Work order :: Switch every "Mediamarkt" in the rows below to "Elektromarkt" and keep all other text unchanged. Write out the rows again without the pictures.
---------- Records for the exercise
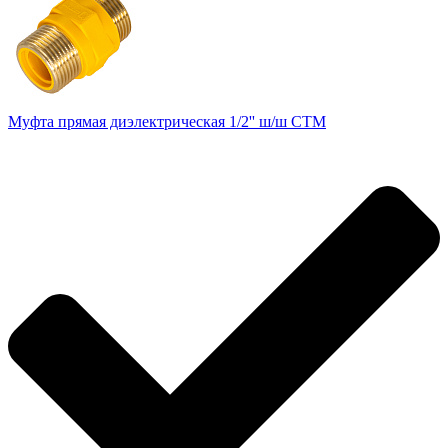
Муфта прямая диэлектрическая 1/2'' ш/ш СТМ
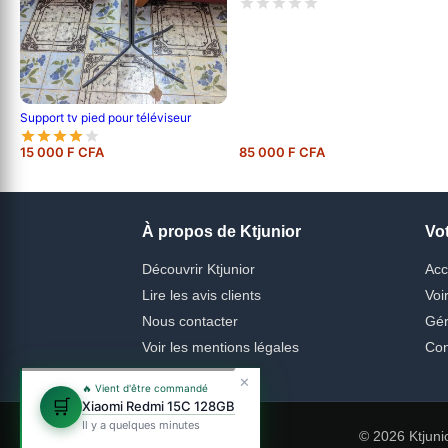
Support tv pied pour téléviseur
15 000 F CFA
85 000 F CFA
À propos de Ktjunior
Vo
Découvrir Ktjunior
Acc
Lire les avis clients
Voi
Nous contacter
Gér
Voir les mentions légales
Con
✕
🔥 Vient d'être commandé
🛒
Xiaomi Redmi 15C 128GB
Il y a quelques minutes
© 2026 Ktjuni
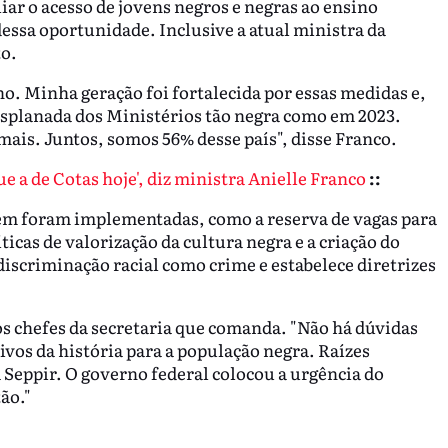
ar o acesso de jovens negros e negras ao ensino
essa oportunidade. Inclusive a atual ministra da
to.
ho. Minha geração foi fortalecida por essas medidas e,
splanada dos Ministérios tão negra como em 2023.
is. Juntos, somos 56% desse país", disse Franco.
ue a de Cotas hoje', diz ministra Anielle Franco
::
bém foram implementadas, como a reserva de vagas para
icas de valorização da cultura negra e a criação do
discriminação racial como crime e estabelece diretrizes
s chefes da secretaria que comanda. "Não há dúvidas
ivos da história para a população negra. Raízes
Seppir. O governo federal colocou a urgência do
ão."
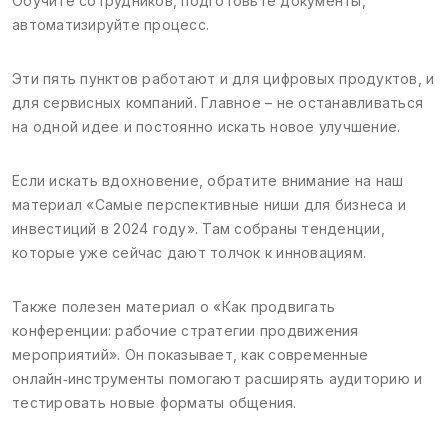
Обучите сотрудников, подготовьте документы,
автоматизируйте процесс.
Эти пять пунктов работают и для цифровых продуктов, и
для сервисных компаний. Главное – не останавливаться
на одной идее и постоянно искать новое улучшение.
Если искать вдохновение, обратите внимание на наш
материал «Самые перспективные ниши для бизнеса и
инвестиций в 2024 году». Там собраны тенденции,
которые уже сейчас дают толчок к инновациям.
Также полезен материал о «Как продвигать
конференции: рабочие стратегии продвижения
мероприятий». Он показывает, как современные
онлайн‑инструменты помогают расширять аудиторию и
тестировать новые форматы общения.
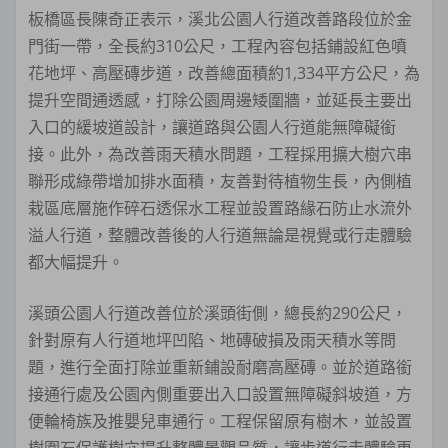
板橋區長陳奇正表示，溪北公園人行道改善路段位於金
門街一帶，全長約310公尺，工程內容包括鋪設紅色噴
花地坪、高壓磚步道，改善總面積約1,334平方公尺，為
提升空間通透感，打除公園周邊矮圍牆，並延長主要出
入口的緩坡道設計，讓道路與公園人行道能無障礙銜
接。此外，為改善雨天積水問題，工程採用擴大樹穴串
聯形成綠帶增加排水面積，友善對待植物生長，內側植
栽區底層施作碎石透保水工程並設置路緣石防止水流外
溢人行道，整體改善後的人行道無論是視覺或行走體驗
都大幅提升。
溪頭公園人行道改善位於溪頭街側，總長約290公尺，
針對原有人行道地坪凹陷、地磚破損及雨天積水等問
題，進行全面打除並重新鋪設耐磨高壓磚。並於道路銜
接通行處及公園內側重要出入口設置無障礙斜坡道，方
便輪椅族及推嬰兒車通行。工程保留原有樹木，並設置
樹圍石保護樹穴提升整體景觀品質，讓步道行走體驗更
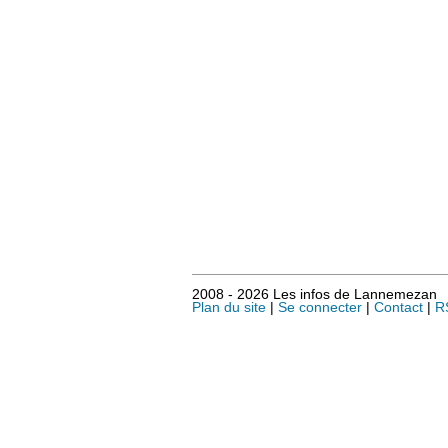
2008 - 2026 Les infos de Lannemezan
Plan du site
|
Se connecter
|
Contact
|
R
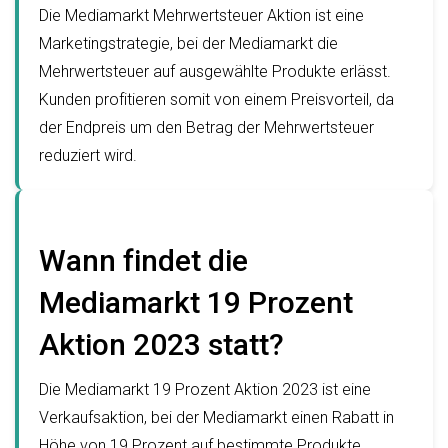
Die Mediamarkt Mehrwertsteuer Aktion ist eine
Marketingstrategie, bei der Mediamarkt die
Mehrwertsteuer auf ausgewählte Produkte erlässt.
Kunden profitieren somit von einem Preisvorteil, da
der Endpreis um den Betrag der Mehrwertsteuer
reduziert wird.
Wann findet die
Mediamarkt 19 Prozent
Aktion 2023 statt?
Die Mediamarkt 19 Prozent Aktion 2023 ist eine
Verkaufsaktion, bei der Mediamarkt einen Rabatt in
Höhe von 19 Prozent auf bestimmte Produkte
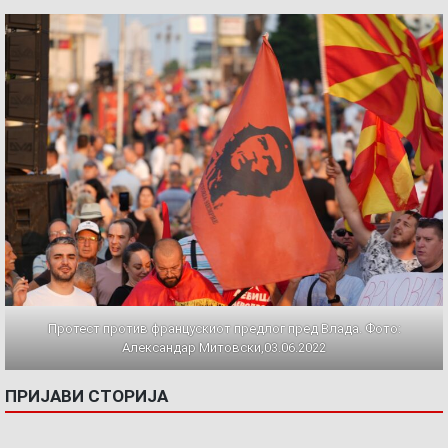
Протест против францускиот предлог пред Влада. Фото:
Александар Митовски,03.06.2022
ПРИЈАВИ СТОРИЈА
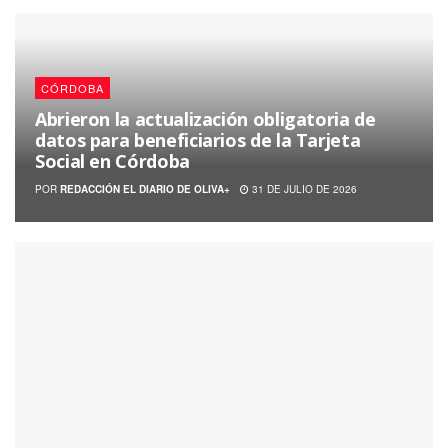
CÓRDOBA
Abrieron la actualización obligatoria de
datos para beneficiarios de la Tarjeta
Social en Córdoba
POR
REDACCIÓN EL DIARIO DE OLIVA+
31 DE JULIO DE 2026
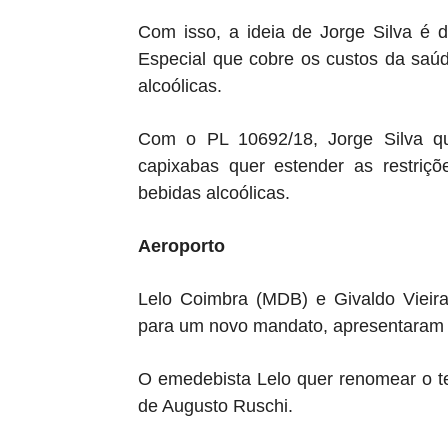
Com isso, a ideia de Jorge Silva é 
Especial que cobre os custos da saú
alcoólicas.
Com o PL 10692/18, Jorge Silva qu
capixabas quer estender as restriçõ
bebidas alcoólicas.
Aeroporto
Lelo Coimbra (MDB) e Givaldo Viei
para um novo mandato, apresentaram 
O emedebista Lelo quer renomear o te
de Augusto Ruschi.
--------------------
Output for this exercise ::
Муфта прямая диэлектрическая 1/2'' ш/ш СТМ
Support tv pied pour téléviseur
15 000 F CFA
85 000 F CFA
À propos de Ktjunior
Vo
Découvrir Ktjunior
Acc
Lire les avis clients
Voi
Nous contacter
Gér
Voir les mentions légales
Con
✕
🔥 Vient d'être commandé
🛒
Xiaomi Redmi 15C 128GB
Il y a quelques minutes
© 2026 Ktjuni
ar o acesso de jovens negros e negras ao ensino
essa oportunidade. Inclusive a atual ministra da
to.
ho. Minha geração foi fortalecida por essas medidas e,
splanada dos Ministérios tão negra como em 2023.
is. Juntos, somos 56% desse país", disse Franco.
ue a de Cotas hoje', diz ministra Anielle Franco
::
bém foram implementadas, como a reserva de vagas para
icas de valorização da cultura negra e a criação do
discriminação racial como crime e estabelece diretrizes
s chefes da secretaria que comanda. "Não há dúvidas
ivos da história para a população negra. Raízes
Seppir. O governo federal colocou a urgência do
ão."
Обучите сотрудников, подготовьте документы,
автоматизируйте процесс.
Эти пять пунктов работают и для цифровых продуктов, и
для сервисных компаний. Главное – не останавливаться
на одной идее и постоянно искать новое улучшение.
Если искать вдохновение, обратите внимание на наш
материал «Самые перспективные ниши для бизнеса и
инвестиций в 2024 году». Там собраны тенденции,
которые уже сейчас дают толчок к инновациям.
Также полезен материал о «Как продвигать
конференции: рабочие стратегии продвижения
мероприятий». Он показывает, как современные
онлайн‑инструменты помогают расширять аудиторию и
тестировать новые форматы общения.
板橋區長陳奇正表示，溪北公園人行道改善路段位於金
門街一帶，全長約310公尺，工程內容包括鋪設紅色噴
花地坪、高壓磚步道，改善總面積約1,334平方公尺，為
提升空間通透感，打除公園周邊矮圍牆，並延長主要出
入口的緩坡道設計，讓道路與公園人行道能無障礙銜
接。此外，為改善雨天積水問題，工程採用擴大樹穴串
聯形成綠帶增加排水面積，友善對待植物生長，內側植
栽區底層施作碎石透保水工程並設置路緣石防止水流外
溢人行道，整體改善後的人行道無論是視覺或行走體驗
都大幅提升。
溪頭公園人行道改善位於溪頭街側，總長約290公尺，
針對原有人行道地坪凹陷、地磚破損及雨天積水等問
題，進行全面打除並重新鋪設耐磨高壓磚。並於道路銜
接通行處及公園內側重要出入口設置無障礙斜坡道，方
便輪椅族及推嬰兒車通行。工程保留原有樹木，並設置
樹圍石保護樹穴提升整體景觀品質，讓步道行走體驗更
2008 - 2026 Les infos de Lannemezan
Plan du site
|
Se connecter
|
Contact
|
R
Die Elektromarkt Mehrwertsteuer Aktion ist eine
Marketingstrategie, bei der Elektromarkt die
Mehrwertsteuer auf ausgewählte Produkte erlässt.
Kunden profitieren somit von einem Preisvorteil, da
der Endpreis um den Betrag der Mehrwertsteuer
reduziert wird.
Wann findet die
Elektromarkt 19 Prozent
Aktion 2023 statt?
Die Elektromarkt 19 Prozent Aktion 2023 ist eine
Verkaufsaktion, bei der Elektromarkt einen Rabatt in
Höhe von 19 Prozent auf bestimmte Produkte
Протест против францускиот предлог пред Влада. Фото:
Александар Митовски,03.06.2022
ПРИЈАВИ СТОРИЈА
CÓRDOBA
Abrieron la actualización obligatoria de
datos para beneficiarios de la Tarjeta
Social en Córdoba
POR
REDACCIÓN EL DIARIO DE OLIVA+
31 DE JULIO DE 2026
Com isso, a ideia de Jorge Silva é 
Especial que cobre os custos da saú
alcoólicas.
Com o PL 10692/18, Jorge Silva qu
capixabas quer estender as restriçõ
bebidas alcoólicas.
Aeroporto
Lelo Coimbra (MDB) e Givaldo Viei
para um novo mandato, apresentaram 
O emedebista Lelo quer renomear o te
de Augusto Ruschi.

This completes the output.